■ **ABOUT THIS EXERCISE**: Your answer must be the listing repeated word for word, without its pictures.

■ **DATA PROVIDED**:
>>>>
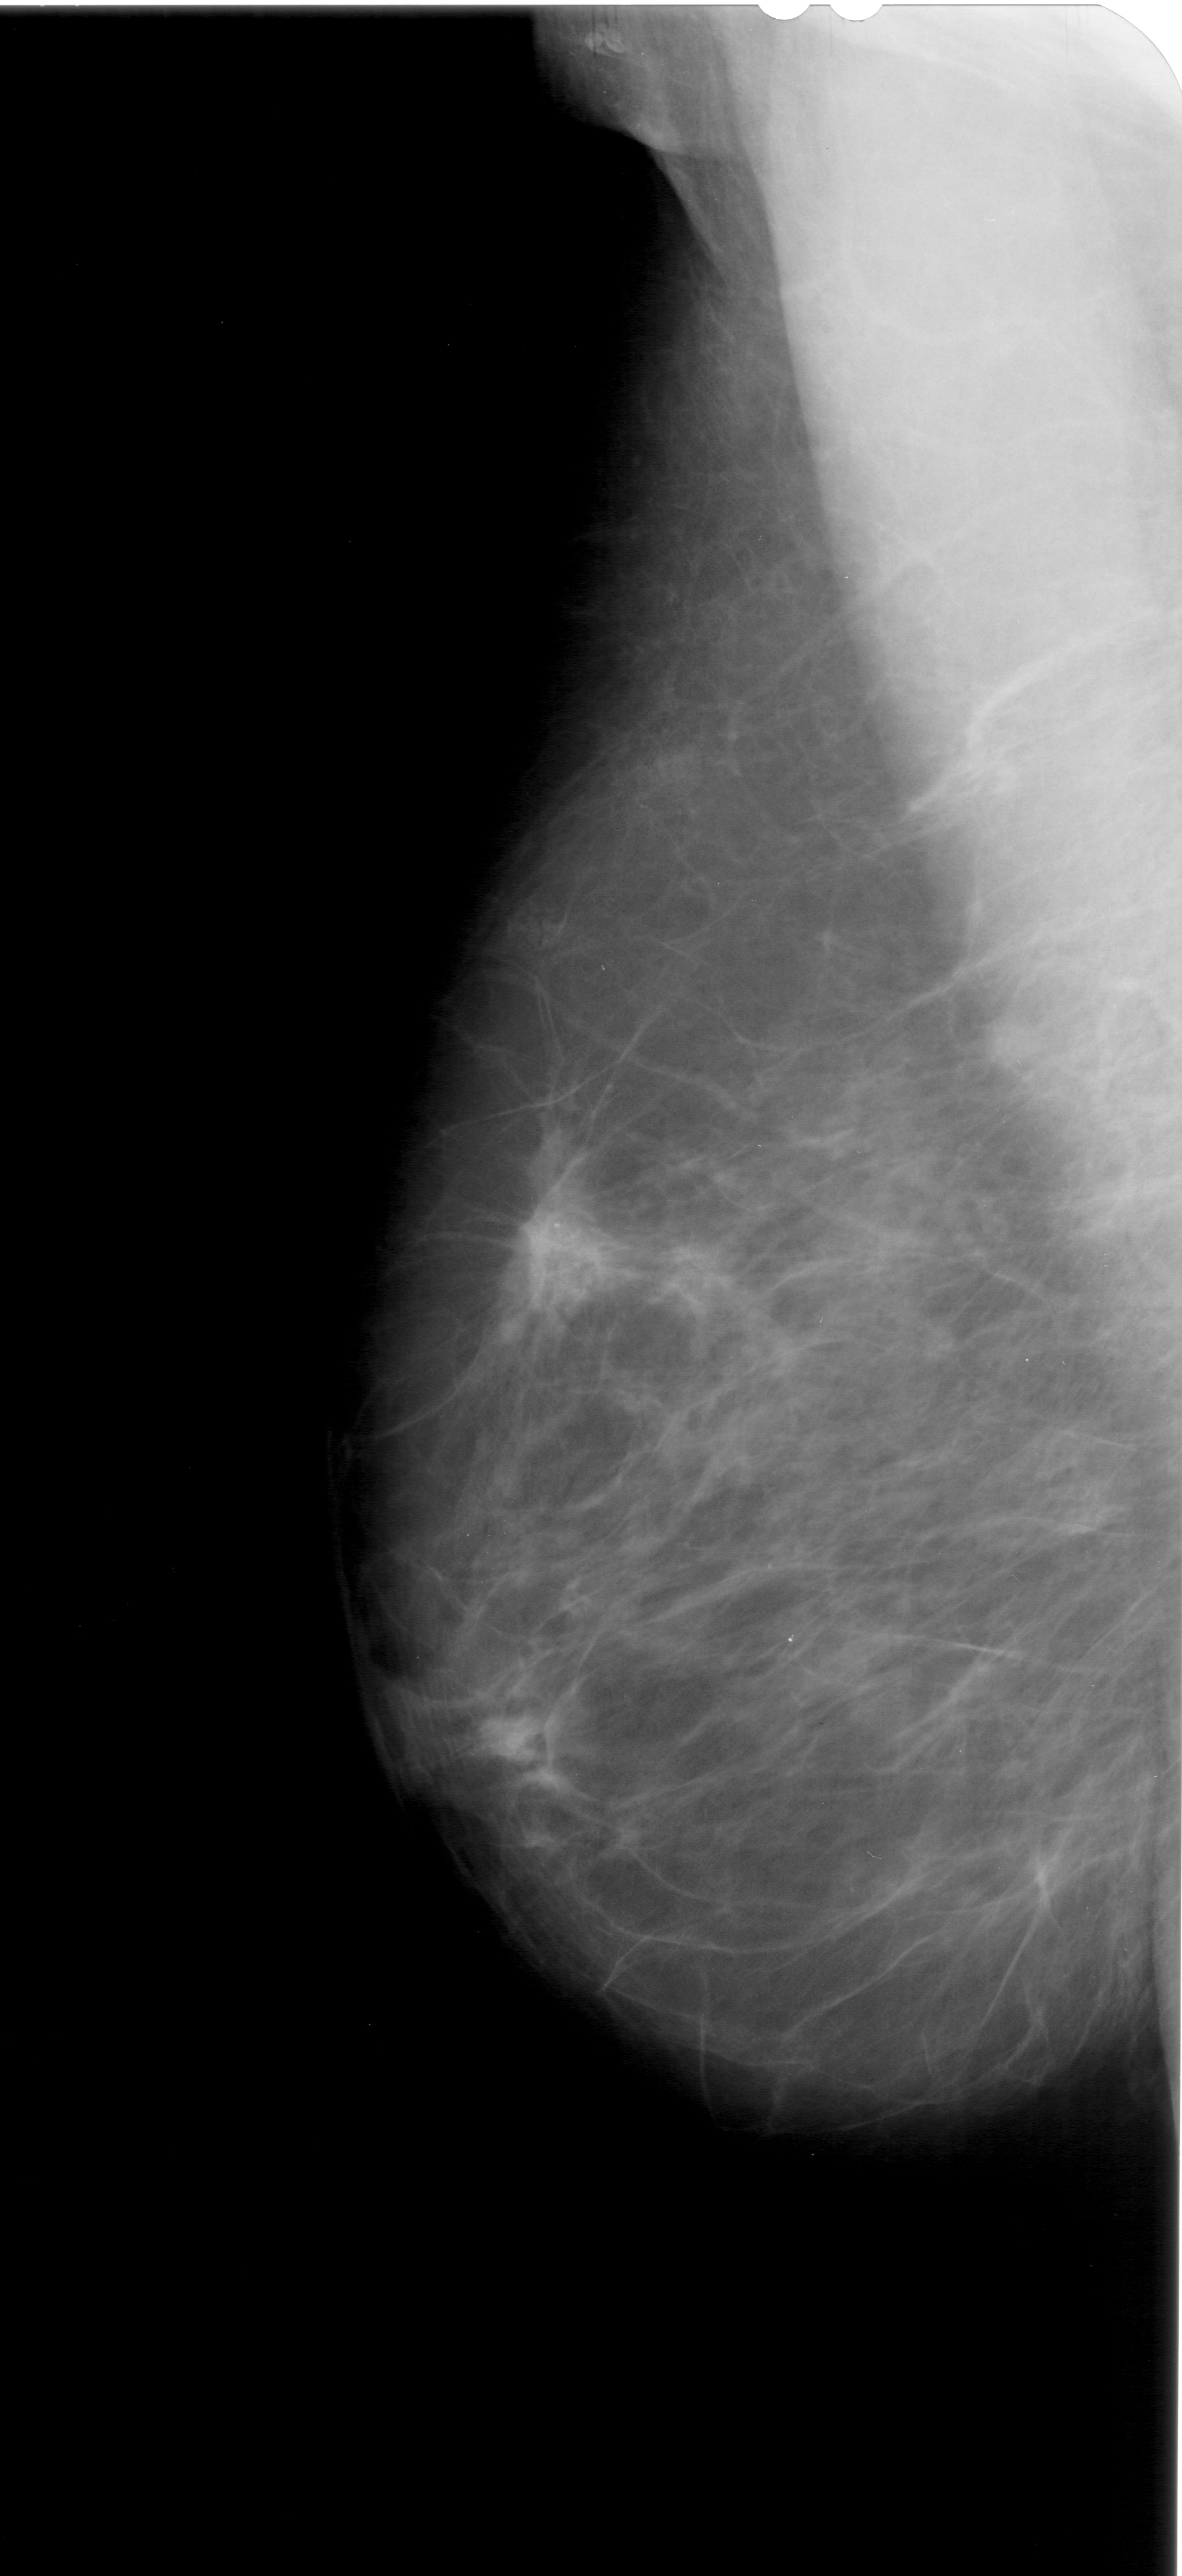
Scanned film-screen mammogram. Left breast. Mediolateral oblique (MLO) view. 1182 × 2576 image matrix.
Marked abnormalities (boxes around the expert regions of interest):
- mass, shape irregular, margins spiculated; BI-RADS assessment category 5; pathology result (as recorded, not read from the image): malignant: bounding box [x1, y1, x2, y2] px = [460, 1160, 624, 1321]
<<<<
■ **EXERCISE RESPONSE**:
Scanned film-screen mammogram. Left breast. Mediolateral oblique (MLO) view. 1182 × 2576 image matrix.
Marked abnormalities (boxes around the expert regions of interest):
- mass, shape irregular, margins spiculated; BI-RADS assessment category 5; pathology result (as recorded, not read from the image): malignant: bounding box [x1, y1, x2, y2] px = [460, 1160, 624, 1321]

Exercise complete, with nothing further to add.